**What you should do**
Your output should be the lines from the start of the data through the line containing "http://www.music-usa.org/nacusa/", exactly and nothing more.

Given data START

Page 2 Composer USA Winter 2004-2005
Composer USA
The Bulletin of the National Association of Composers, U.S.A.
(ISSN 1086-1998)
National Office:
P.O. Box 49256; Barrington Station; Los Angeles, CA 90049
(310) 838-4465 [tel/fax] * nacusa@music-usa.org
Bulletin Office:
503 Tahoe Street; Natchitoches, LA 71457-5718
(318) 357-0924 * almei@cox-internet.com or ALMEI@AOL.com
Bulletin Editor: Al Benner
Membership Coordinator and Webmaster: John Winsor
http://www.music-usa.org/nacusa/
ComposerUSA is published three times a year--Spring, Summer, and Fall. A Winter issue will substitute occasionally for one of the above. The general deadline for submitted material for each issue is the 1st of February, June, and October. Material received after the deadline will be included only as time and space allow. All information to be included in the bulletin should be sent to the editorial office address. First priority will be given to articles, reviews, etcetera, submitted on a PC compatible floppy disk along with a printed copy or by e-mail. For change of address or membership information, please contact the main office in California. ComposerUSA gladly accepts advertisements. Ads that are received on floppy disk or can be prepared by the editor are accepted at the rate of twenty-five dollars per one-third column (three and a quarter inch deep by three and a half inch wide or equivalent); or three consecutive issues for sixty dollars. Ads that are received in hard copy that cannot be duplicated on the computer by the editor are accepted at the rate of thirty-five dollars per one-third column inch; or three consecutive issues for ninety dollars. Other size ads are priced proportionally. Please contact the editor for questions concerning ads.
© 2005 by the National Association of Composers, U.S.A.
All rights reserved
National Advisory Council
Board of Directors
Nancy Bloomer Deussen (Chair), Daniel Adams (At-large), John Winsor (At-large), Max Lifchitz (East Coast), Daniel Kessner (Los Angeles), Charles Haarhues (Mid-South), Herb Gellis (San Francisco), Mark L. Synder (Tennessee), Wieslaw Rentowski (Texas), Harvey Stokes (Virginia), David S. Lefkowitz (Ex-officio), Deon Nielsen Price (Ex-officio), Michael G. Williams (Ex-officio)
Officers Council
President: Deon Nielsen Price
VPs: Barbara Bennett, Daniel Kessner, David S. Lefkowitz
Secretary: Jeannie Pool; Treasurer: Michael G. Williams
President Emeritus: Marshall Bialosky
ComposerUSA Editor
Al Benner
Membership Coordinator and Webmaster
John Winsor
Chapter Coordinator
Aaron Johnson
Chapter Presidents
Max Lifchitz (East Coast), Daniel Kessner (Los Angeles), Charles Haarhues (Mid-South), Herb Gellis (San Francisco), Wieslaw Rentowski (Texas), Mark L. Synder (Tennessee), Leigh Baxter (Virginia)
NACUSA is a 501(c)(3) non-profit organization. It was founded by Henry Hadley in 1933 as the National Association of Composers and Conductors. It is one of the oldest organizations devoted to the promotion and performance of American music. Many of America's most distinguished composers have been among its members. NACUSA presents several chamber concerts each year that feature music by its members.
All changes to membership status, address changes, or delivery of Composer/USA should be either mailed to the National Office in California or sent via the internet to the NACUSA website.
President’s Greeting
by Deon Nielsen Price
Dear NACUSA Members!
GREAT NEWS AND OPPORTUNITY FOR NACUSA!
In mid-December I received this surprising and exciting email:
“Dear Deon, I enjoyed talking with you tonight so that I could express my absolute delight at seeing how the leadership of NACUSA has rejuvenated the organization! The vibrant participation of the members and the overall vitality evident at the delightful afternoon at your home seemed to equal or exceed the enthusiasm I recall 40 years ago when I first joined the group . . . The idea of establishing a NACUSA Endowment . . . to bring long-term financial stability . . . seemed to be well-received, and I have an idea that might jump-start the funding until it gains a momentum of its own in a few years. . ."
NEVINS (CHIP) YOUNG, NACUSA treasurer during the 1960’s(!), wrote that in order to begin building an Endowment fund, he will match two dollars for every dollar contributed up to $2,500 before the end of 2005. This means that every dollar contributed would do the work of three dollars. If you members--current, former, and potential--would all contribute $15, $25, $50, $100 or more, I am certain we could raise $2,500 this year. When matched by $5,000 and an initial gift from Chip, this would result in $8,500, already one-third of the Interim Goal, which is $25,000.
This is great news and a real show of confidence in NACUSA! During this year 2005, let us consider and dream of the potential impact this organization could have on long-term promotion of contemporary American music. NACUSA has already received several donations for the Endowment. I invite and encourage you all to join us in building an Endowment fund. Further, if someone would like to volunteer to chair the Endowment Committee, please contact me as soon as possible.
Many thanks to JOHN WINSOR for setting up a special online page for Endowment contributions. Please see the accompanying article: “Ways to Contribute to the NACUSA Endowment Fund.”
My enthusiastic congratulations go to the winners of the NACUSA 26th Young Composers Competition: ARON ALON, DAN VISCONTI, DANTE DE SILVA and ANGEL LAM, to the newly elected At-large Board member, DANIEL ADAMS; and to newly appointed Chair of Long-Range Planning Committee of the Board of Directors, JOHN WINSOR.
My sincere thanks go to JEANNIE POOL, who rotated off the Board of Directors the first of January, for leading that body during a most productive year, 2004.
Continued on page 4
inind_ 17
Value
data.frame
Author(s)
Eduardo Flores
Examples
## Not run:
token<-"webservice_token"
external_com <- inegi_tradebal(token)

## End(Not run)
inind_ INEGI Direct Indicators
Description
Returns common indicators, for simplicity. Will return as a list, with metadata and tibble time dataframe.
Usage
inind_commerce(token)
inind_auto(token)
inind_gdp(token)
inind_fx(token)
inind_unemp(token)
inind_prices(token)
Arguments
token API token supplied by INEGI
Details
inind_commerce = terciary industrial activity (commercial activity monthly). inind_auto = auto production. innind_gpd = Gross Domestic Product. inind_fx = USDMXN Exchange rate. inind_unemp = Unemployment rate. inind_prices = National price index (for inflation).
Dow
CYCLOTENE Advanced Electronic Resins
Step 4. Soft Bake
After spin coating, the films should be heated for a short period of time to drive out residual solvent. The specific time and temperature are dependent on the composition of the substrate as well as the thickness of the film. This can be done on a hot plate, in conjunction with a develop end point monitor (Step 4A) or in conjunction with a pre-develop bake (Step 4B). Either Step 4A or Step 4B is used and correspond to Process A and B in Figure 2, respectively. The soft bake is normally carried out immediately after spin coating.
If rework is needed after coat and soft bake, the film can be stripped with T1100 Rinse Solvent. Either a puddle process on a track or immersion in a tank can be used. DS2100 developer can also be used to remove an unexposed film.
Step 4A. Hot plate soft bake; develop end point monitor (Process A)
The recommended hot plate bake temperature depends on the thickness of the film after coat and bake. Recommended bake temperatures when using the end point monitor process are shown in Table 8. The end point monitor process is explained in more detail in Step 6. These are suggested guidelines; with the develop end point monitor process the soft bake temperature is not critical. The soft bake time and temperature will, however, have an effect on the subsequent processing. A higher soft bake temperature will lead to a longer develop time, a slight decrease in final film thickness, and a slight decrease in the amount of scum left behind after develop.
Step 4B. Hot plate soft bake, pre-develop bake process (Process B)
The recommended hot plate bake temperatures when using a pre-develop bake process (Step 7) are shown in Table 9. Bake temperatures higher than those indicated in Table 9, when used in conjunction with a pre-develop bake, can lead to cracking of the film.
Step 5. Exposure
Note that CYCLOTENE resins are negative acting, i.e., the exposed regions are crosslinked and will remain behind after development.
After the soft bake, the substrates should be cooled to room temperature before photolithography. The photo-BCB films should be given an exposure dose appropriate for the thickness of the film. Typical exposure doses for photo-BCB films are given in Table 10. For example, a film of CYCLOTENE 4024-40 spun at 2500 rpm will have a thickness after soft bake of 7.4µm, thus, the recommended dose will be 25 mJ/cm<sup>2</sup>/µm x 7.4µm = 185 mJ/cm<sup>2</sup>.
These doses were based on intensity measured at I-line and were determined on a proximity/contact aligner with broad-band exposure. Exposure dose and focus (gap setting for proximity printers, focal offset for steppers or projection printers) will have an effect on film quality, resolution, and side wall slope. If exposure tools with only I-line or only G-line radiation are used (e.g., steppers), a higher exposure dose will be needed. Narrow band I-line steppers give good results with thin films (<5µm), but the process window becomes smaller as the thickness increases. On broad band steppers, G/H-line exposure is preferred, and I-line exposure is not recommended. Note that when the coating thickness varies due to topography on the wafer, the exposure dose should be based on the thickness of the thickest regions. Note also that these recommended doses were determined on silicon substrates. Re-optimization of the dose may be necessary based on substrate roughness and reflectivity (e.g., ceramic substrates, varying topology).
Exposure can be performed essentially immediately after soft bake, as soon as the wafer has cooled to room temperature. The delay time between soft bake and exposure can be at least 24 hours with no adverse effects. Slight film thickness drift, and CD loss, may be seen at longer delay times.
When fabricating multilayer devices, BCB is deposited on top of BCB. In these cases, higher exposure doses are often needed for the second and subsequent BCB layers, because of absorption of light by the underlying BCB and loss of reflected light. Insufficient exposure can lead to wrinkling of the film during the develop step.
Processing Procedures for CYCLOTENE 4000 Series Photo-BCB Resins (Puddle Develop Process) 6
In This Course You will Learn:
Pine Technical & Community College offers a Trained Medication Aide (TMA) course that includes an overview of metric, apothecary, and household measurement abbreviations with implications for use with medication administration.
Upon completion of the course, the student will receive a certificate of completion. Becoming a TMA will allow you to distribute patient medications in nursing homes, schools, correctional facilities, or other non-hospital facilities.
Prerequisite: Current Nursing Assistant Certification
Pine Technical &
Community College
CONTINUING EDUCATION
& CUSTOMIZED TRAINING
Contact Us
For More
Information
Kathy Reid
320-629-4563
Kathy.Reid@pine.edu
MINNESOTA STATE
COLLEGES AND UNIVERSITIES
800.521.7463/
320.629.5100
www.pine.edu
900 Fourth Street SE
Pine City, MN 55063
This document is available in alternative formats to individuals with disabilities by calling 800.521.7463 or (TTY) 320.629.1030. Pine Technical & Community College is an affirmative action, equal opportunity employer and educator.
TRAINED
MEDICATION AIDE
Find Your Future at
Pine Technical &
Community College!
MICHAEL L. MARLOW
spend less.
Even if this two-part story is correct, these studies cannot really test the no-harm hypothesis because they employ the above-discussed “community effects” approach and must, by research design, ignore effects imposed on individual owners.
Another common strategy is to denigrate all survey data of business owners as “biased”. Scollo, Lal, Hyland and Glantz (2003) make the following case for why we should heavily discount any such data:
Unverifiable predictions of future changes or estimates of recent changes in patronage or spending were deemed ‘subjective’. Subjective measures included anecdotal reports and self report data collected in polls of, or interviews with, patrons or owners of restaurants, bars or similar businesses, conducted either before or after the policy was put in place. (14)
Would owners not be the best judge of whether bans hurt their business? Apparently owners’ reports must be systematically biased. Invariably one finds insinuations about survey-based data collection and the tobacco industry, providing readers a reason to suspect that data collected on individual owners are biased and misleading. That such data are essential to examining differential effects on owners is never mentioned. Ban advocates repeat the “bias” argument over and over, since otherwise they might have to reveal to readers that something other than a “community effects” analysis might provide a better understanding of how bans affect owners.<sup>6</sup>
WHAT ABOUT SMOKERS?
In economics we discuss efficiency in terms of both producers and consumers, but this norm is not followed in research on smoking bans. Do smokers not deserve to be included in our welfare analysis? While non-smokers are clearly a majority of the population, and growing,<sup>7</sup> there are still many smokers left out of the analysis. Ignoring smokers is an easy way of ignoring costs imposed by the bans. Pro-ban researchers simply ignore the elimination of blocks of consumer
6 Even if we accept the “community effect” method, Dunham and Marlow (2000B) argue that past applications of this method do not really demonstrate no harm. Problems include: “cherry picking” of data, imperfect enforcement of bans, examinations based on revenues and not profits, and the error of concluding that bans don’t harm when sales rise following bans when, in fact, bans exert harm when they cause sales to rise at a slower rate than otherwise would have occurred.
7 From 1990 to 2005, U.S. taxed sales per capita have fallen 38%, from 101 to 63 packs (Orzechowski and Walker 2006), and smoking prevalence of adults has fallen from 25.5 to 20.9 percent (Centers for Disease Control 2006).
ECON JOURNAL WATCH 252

Given data END

**Written solution**
Page 2 Composer USA Winter 2004-2005
Composer USA
The Bulletin of the National Association of Composers, U.S.A.
(ISSN 1086-1998)
National Office:
P.O. Box 49256; Barrington Station; Los Angeles, CA 90049
(310) 838-4465 [tel/fax] * nacusa@music-usa.org
Bulletin Office:
503 Tahoe Street; Natchitoches, LA 71457-5718
(318) 357-0924 * almei@cox-internet.com or ALMEI@AOL.com
Bulletin Editor: Al Benner
Membership Coordinator and Webmaster: John Winsor
http://www.music-usa.org/nacusa/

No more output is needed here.